If you are not running vFabric  on a VMware infrastructure bus you are running it on the forthcoming VMforce or Google/VMware Public clouds we discussed at the end of April, and the expectation is that java components would be transferable. However if you took advantage of features uniquely available to you if you were running vFabric on vSphere or vCloud, presumably you would be out of luck in terms of having those features work (memory access) when you tried to run your Java app on vFabric at Google.

vFabric is being made available to the vCloud ecosystem of hosting and cloud providers which consisted of over 2000 companies as of VMworld – all of whom will thus be able to compete with Salesforce.com and Google and potentially get to market first. The key question will be where to the applications come from, as someone has to create the base of applications that get deployed first on either vFabric on VMware or vFabric on the other public cloud offerings.

vCloud

So, the other big announcement was on vCloud, specifically on vCloud director which seeks to provide a unified management layer. As we discussed, vCloud has its own API, and there are some concerns about maturity with respect to Amazon, and openness with respect to OpenStack.

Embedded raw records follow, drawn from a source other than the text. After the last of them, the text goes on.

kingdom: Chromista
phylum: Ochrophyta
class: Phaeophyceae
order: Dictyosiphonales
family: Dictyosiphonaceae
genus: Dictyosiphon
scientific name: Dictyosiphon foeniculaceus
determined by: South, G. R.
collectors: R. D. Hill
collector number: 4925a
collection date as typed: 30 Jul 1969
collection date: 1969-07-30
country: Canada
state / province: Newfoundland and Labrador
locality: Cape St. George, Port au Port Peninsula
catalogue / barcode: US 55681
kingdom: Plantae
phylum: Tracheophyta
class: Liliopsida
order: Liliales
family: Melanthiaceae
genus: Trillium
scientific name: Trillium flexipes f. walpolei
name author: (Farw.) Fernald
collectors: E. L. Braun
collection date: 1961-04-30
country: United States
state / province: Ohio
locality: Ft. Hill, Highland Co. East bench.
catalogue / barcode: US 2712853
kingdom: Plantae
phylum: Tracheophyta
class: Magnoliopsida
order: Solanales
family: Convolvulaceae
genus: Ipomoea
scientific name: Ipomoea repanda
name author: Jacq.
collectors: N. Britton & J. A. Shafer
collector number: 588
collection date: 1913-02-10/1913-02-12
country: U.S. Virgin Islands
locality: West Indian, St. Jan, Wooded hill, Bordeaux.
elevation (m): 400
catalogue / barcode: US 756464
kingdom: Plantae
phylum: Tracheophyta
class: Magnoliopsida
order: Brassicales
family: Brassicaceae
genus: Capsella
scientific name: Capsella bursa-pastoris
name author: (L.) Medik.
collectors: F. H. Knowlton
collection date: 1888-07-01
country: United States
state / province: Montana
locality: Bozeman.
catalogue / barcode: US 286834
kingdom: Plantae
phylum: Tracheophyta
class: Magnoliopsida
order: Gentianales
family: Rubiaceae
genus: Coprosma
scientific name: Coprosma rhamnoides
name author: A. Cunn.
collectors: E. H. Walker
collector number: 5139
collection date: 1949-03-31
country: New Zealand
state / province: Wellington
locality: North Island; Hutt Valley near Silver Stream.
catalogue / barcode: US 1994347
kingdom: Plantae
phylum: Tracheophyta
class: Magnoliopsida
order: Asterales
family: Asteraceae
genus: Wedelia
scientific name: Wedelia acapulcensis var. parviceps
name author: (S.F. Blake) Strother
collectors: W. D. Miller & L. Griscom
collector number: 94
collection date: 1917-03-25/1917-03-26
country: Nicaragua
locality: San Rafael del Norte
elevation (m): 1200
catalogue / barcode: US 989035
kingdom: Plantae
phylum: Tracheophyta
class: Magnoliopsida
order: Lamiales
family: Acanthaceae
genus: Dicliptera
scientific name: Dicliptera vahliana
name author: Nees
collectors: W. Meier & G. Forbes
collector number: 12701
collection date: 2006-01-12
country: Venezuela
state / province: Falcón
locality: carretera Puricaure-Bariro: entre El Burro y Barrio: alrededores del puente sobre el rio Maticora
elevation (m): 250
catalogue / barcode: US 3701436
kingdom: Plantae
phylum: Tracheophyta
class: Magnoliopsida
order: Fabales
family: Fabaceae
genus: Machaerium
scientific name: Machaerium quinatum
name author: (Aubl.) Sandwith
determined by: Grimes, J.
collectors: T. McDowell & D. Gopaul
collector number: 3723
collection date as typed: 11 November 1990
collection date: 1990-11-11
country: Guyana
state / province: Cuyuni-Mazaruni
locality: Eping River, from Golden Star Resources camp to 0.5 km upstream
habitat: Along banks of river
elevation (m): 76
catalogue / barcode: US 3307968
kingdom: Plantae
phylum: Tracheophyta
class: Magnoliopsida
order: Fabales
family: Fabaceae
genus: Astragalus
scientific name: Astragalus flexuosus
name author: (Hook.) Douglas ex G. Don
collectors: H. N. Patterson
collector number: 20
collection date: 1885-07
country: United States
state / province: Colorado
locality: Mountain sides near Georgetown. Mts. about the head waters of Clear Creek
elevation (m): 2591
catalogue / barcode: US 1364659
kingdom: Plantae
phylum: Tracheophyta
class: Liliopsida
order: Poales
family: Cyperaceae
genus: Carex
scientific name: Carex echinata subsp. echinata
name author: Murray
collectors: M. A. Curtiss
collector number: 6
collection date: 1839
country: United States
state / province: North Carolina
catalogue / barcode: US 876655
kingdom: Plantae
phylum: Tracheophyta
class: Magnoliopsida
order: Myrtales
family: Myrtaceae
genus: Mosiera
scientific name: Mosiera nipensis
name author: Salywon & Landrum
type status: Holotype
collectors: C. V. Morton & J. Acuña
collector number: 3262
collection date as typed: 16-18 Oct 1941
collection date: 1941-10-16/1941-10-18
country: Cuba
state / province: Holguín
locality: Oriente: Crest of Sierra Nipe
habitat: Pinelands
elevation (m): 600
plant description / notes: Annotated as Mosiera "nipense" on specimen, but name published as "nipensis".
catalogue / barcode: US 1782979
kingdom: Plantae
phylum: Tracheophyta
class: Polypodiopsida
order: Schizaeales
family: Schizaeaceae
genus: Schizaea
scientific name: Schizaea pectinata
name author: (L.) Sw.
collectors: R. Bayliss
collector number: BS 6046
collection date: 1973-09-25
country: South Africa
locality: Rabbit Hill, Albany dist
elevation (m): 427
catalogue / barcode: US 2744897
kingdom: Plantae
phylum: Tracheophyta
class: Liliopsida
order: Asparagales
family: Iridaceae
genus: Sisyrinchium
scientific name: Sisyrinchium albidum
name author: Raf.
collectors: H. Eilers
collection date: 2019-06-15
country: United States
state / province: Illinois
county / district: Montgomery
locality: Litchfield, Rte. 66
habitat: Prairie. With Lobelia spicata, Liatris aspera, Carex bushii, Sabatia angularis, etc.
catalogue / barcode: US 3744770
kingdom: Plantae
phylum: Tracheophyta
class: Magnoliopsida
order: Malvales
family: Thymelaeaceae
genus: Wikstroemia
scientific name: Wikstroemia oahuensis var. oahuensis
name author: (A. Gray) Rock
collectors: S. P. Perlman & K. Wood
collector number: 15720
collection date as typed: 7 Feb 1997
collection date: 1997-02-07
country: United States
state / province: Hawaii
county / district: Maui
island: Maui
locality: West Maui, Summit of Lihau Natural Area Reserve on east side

The eye catching aspect of the vCloud announcement was the IT Service Management (ITSM) element, which starts to move vCloud ahead of the pack. It isn’t really new news, we trailed it in VMware + Ionix Assets – Impact Upon the Virtualization Management Market. The idea is that you can implement a service catalog (check out ITIL for a definition) that sits over your IaaS infrastructure, and that the business can interact with the Service Catalog to provision new services (rather than dealing with the underlying components of those services).

We are a long way from widely-deployed fully-functioning Service Catalog in most physical environments but there is no doubt IaaS makes it easier, and we had identified this component emerging across other IaaS plays. The key questions for vCloud Service Director are:

  1. Is it complete, and if not from whom should one get the missing functionality. Reflex Systems, ManageIQ, Embotics, Hyper9, DynamicOps, Eucalyptus, and newScale all of private cloud management offerings that have substantial adoption among leading edge customers.  There was an announcement from newScale at VMworld on 24th August (they must have arrived a week early to get a better deal on the hotel room) about the newScale Service Catalog running on Eucalyptus.
  2. Will vCloud Director support the diversity of environments that most enterprises have (multiple virtualization platforms, and applications on both virtual and physical hardware)?
  3. Will it be attractive to public cloud vendors as their provisioning stack, or will the public cloud vendors shy away from having a provisioning stack that makes them into a commodity vs everyone else.

For example, newScale is not feature-identical with vCloud Director, and in some ways sits a level above it,  On Eucalyptus it leverages rPath for automated provisioning.  It also has store front and governance layers that are not present in vSphere Director, and you can deploy newScale onto vSphere Director’s Service Catalog to provide these elements.

2 replies on “VMware positions for the future around vFabric and vCloud”

  1. vFabric, at least for the foreseeable future, will be internally focused. That said, we would love for people to view vFabric as the fastest and best way to build *their* SaaS offering.